Text shown

*-*-*

The new effort is designed to reduce industrial discharges into water, limit toxic air emissions, and cut accidental releases from chemical and other industrial facilities, the agency says.
Some 150 catastrophic accidents occur each year at U.S. facilities that make, use, or store extremely hazardous substances, according to EPA. These incidents release chemicals that cause fatalities, serious injuries, and evacuations. They often occur near low-income or minority communities.
To combat these releases, the agency says its new initiative will focus on innovative prevention measures and better accident response capabilities.
“Enforcement initiatives help EPA focus time and resources on national pollution problems,” says Cynthia Giles, EPA assistant administrator for enforcement and compliance assurance. The initiatives are intended to “better protect communities, especially those overburdened by pollution.”

*-*-*

Listed entries
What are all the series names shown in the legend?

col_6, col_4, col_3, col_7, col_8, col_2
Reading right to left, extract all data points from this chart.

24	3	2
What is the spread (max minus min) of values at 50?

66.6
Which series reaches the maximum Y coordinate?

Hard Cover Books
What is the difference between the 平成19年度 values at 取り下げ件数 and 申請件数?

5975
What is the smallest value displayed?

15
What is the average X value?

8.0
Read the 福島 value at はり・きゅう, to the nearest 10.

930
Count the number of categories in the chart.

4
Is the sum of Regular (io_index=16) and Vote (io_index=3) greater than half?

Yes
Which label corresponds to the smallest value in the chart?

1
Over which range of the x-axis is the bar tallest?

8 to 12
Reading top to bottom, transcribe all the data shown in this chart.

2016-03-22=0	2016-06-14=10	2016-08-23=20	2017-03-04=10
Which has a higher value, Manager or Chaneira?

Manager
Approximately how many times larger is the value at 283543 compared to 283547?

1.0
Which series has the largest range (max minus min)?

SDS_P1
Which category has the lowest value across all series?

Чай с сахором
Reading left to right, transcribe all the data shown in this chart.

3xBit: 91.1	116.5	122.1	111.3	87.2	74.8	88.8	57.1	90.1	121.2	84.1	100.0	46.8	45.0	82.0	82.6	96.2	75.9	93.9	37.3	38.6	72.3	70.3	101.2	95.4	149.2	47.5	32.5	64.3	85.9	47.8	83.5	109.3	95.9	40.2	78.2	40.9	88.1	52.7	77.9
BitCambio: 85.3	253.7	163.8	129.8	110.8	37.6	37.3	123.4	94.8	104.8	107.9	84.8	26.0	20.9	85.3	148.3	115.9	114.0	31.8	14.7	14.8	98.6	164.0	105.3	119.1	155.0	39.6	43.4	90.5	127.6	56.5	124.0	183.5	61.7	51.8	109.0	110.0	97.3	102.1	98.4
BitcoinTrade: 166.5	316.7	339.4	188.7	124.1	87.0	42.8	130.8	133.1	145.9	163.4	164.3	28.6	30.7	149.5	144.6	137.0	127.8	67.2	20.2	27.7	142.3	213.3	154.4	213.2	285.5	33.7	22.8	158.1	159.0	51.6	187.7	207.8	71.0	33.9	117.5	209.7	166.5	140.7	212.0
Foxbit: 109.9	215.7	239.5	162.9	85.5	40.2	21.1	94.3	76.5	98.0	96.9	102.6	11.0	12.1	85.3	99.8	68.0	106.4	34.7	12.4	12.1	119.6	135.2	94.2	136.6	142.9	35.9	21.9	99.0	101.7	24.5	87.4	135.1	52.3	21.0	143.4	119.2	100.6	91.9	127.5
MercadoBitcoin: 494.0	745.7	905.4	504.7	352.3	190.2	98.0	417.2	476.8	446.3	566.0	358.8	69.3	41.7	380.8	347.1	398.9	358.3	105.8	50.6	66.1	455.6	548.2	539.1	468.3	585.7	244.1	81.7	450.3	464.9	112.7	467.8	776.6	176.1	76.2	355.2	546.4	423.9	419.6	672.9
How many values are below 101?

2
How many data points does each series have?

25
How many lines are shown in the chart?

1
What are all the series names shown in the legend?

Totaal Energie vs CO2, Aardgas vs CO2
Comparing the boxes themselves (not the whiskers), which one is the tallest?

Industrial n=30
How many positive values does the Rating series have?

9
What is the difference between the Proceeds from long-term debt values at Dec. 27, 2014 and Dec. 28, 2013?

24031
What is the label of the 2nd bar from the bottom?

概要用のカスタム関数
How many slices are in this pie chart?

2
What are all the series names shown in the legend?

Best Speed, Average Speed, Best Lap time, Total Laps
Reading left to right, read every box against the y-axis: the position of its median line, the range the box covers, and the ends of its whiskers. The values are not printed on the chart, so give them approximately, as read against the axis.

*-*-*

Resume the text on the EPA enforcement initiative above, picking up after its last sentence.

Written answer
The American Chemistry Council, a chemical trade association, offered no comment on EPA’s enforcement efforts. The American Petroleum Institute says, “These initiatives are chasing nonexistent problems,” adding that API members strive to comply with federal and state regulations. Refinery emissions have declined significantly in recent years, API says.
However, in the past few years, EPA’s refinery enforcement actions have led to facilities shelling out more than $700 million for settlements of alleged violations, investments in environmental improvements, and penalties, according to EPA data.
The new initiative begins in October and will run for three years.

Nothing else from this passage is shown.